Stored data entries
+-------+
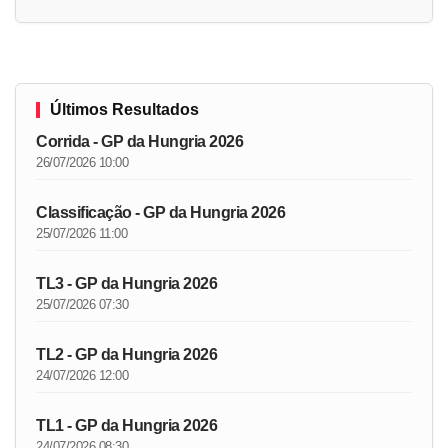
Últimos Resultados
Corrida - GP da Hungria 2026
26/07/2026 10:00
Classificação - GP da Hungria 2026
25/07/2026 11:00
TL3 - GP da Hungria 2026
25/07/2026 07:30
TL2 - GP da Hungria 2026
24/07/2026 12:00
TL1 - GP da Hungria 2026
24/07/2026 08:30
+-------+
Please reproduce the lines of text in the records above word for word, leaving out the pictures.

Últimos Resultados
Corrida - GP da Hungria 2026
26/07/2026 10:00
Classificação - GP da Hungria 2026
25/07/2026 11:00
TL3 - GP da Hungria 2026
25/07/2026 07:30
TL2 - GP da Hungria 2026
24/07/2026 12:00
TL1 - GP da Hungria 2026
24/07/2026 08:30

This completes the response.